Second nature a love sto.., p.1
Second Nature is a work of fiction. Names, characters,
places, and incidents are the products of the author’s imagination or
are used fictitiously. Any resemblance to actual events, locales,
or persons, living or dead, is entirely coincidental.
Copyright © 2011 by Jacquelyn Mitchard
All rights reserved.
Published in the United States by Random House,
an imprint of The Random House Publishing Group,
a division of Random House, Inc., New York.
RANDOM HOUSE and colophon are registered
trademarks of Random House, Inc.
LIBRARY OF CONGRESS CATALOGING-IN-PUBLICATION DATA
Second nature: a love story/by Jacquelyn Mitchard.
Jacket design: Shasti O’Leary Soudant
Jacket photograph: © Lisa Metzger/Getty Images
Other Books by This Author
About the Author
God has given you one face,
And you make yourself another.
Second Nature takes place in a possible but imagined future, in a Chicago that is more a product of my memories than a city that is on any actual grid. The events, procedures, and outcomes may one day be possible but now exist only on these pages. All the errors of fact or supposition are my own.
This is what I know.
My father stood in the center aisle of the Lady Chapel—that hunched, hexed little building he hated as a father and as a firefighter—under the lowering band of sooty, mean-colored smoke, and he looked right at me. He understood what had happened to me, and although he couldn’t tell me then, he was still happy. He thought I was one of the lucky ones.
This is what I remember.
There were fifty of us in the Lady Chapel that late afternoon, December 20, the shortest day of the year. Inside, in winter, it was always about as warm and bright as an igloo. Wearing our coats and mittens as we sang “O Come, O Come, Emmanuel,” we could see our breath. As a place of worship and a historic structure, the Lady Chapel was exempt from all the building codes and conformed to none of them, which was why Dad despised the very sight of it. The mahogany pews, each with a different intricate carving, massaged for seventy years with layers of flammable polish, were nothing but tinder to him.

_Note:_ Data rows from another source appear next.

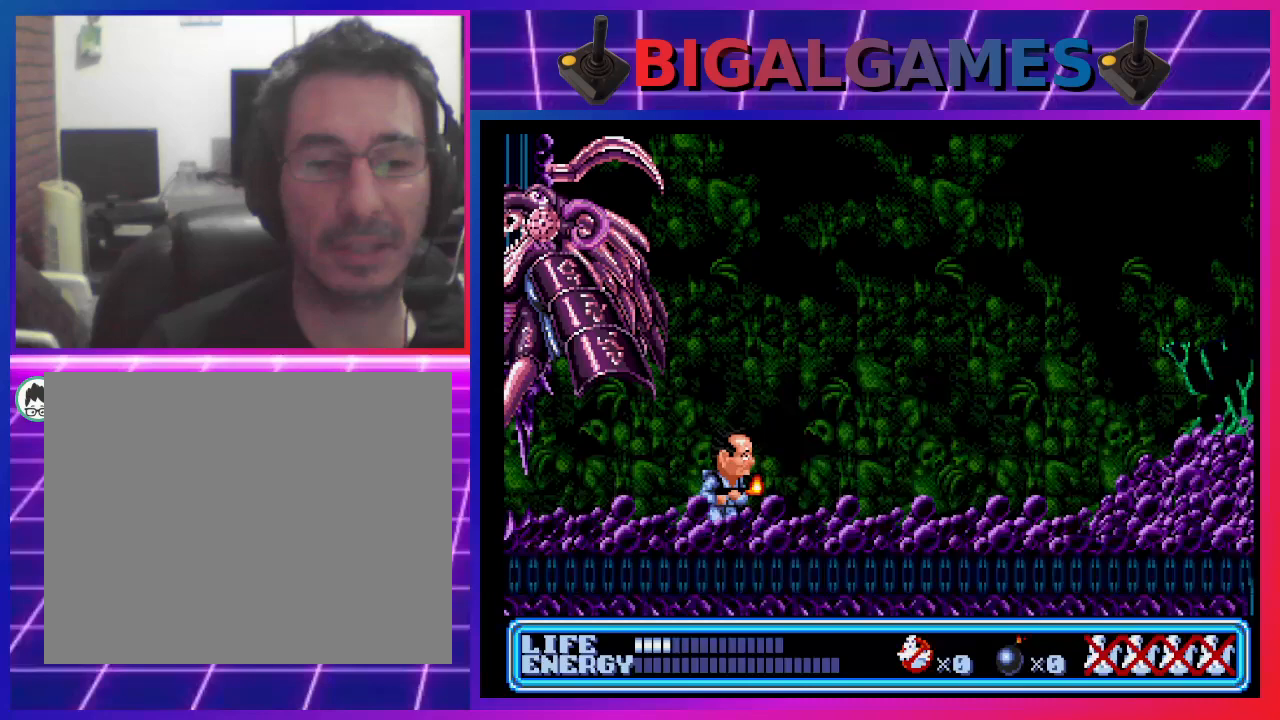
{"buttons": ["DPAD_RIGHT"], "left_stick": "center", "events": []}
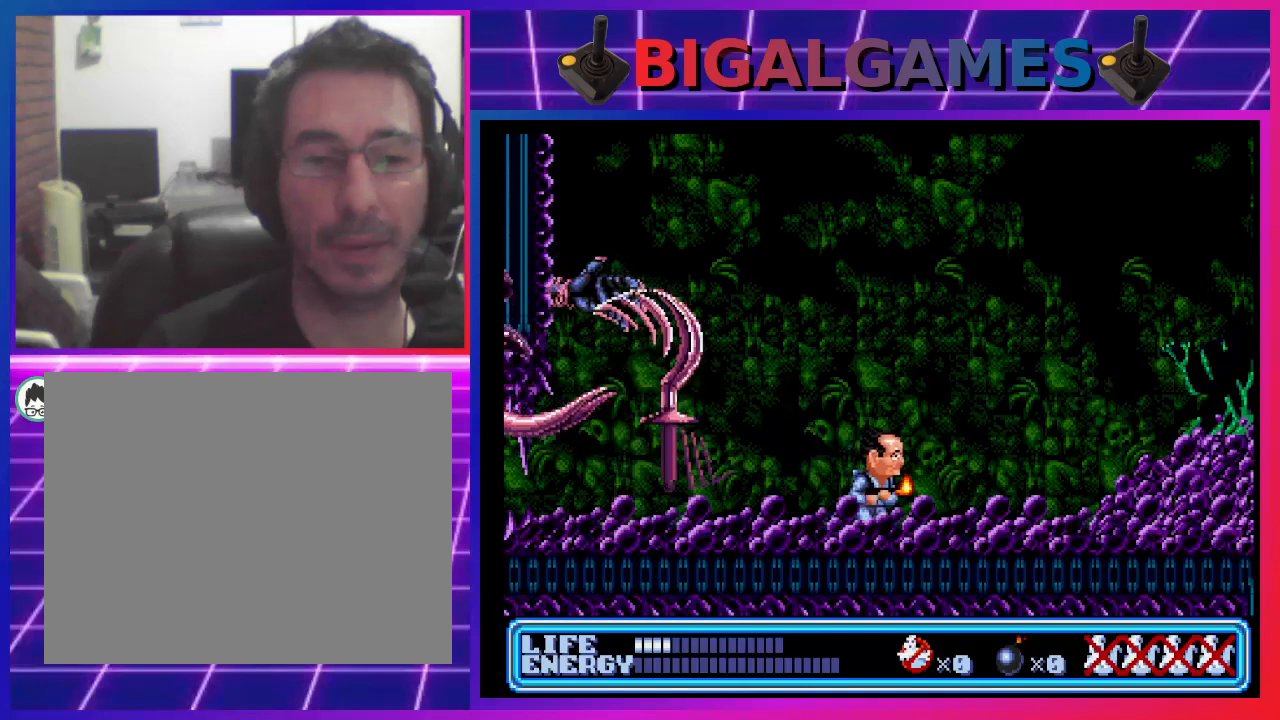
{"buttons": ["DPAD_RIGHT"], "left_stick": "center", "events": []}
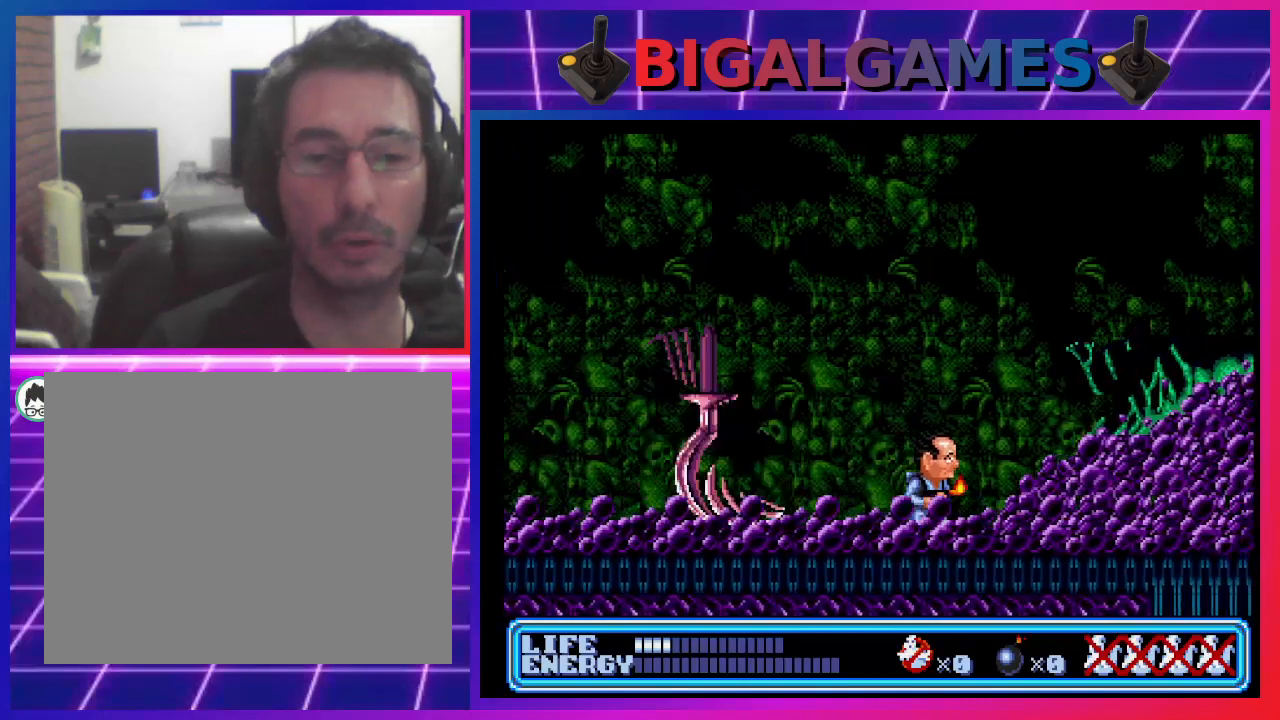
{"buttons": ["CIRCLE", "DPAD_RIGHT"], "left_stick": "center", "events": [[167, "CIRCLE", "down"]]}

Raw and reckless new structures, when they burned, were flimsy as tents. But the old chapel had stone walls a foot thick and had been reroofed so many times that Dad said that it could have withstood a phosphorus bomb.
It didn’t take anything as potent as a bomb, only a small candle in a small draft.
That day, just as the choirmaster, Mr. Treadwell, brought together his fingertips and held them up to his delicate cheekbones, twinkly as a ballerina (looking back, I think Mr. Treadwell was twinkly all the time, what my mother called “a confirmed bachelor”), first one and then the other Christmas tree on either side of the altar went up like ten-foot sparklers. A few kids simply stood, flat-footed and amazed, as though the pyrotechnics were some sort of holiday surprise.
I knew better than to think that, even for a second.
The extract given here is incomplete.